The research, published on October 19 in the journal Proceedings of the National Academy of Sciences, was led by a team of experts at University of California, Los Angeles. The scientists analyzed over 10,000 samples of zircon mineral, collected from the Jack Hills, in Mid West Western Australia.
656 fragments with unusual dark spots were initially selected, and 79 of them were further investigated using Raman spectroscopy and uranium-lead dating, by post-doctoral student Elizabeth Bell and her colleagues.
It was determined that these rocks, which were formed when volcanic magma crystallized, originate from a time when the Earth was just 400 million years old.
Moreover, within one of those tiny pieces researchers discovered graphite in 2 separate areas. This is actually a “chemo-fossil”, which has been described as “the gooey remains of biotic life”.
The carbon isotope mixture contains a higher proportion of Carbon-12, which is usually encountered when life decays. In some exceptional cases, such carbon signatures aren’t related to living organisms capable of photosynthesis, but that probability is extremely low.
While experts admit this isn’t “smoking gun evidence”, they still insist that the most plausible explanation for these carbon isotopes refers to the presence of tiny organisms.
These earth-shattering findings move the beginnings of life on our planet 300 million years earlier that it had been established, around 4.1 billion years ago.
At the time, according to former theories, Earth was in its Hadean geologic eon, marked by intense volcanic activity, after having been formed around 4.54 billion years ago.
Conditions had been considered as hellish and inhospitable, due to regular collisions with other Solar System bodies, and molten lava covering most of the surface.
Thus, it had been believed that it would’ve been impossible for the planet to support life during those ages, since there wasn’t even sufficient liquid water for organisms to develop.
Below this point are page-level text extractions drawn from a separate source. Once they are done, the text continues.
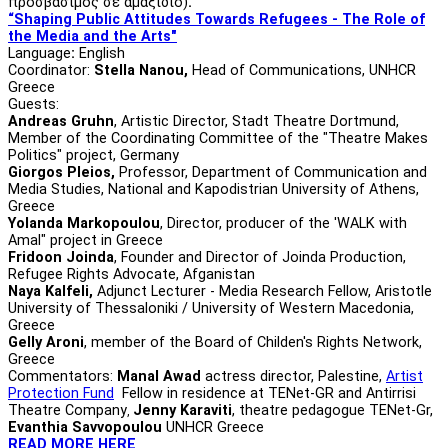
προσβάσιμος σε αμαξίδιο)
.
“Shaping Public Attitudes Towards Refugees - The Role of
the Media and the Arts"
Language
:
English
Coordinator:
Stella Nanou,
Head of Communications, UNHCR
Greece
Guests:
Andreas Gruhn
, Αrtistic Director, Stadt Theatre Dortmund,
Μember of the Coordinating Committee of the "Theatre Makes
Politics" project, Germany
Giorgos Pleios,
Professor, Department of Communication and
Media Studies, National and Kapodistrian University of Athens,
Greece
Yolanda Markopoulou
, Director, producer of the 'WALK with
Amal" project in Greece
Fridoon Joinda
, Founder and Director of Joinda Production,
Refugee Rights Advocate, Afganistan
Naya Kalfeli,
Adjunct Lecturer - Media Research Fellow, Aristotle
University of Thessaloniki / University of Western Macedonia,
Greece
Gelly Aroni
, member of the Board of Childen's Rights Network,
Greece
Commentators:
Manal Awad
actress director, Palestine,
Artist
Protection Fund
Fellow in residence at TENet-GR and Antirrisi
Theatre Company
Jenny Karaviti
, theatre pedagogue TENet-Gr,
,
Evanthia Savvopoulou
UNHCR Greece
READ MORE HERE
Now it appears that this hypothesis might have to suffer some revisions. Researchers believe that in fact around 4.1 or 4.2 billion years ago the Blue Planet already had the building blocks of life, and behaved similarly to the way it does now.
Although around 3.9 billion years ago an incredibly large number of asteroids collided with early terrestrial planets, it seems that even if life disappeared during this heavy bombardment, it re-emerged shortly afterwards.
“Twenty years ago, this would have been heretical (…) Life on Earth may have started almost instantaneously. With the right ingredients, life seems to form very quickly”, explained Mark Harrison, geochemistry professor at UCLA and study co-author.
Stephen Blair Hedges, professor of evolutionary biology at Temple University’s Center for Biodiversity, has declared that these study findings are actually in correspondence with his own suppositions.
Moreover, according to him, the fact that life on Earth began at such an accelerated pace may suggest that it is also widespread in the universe as well.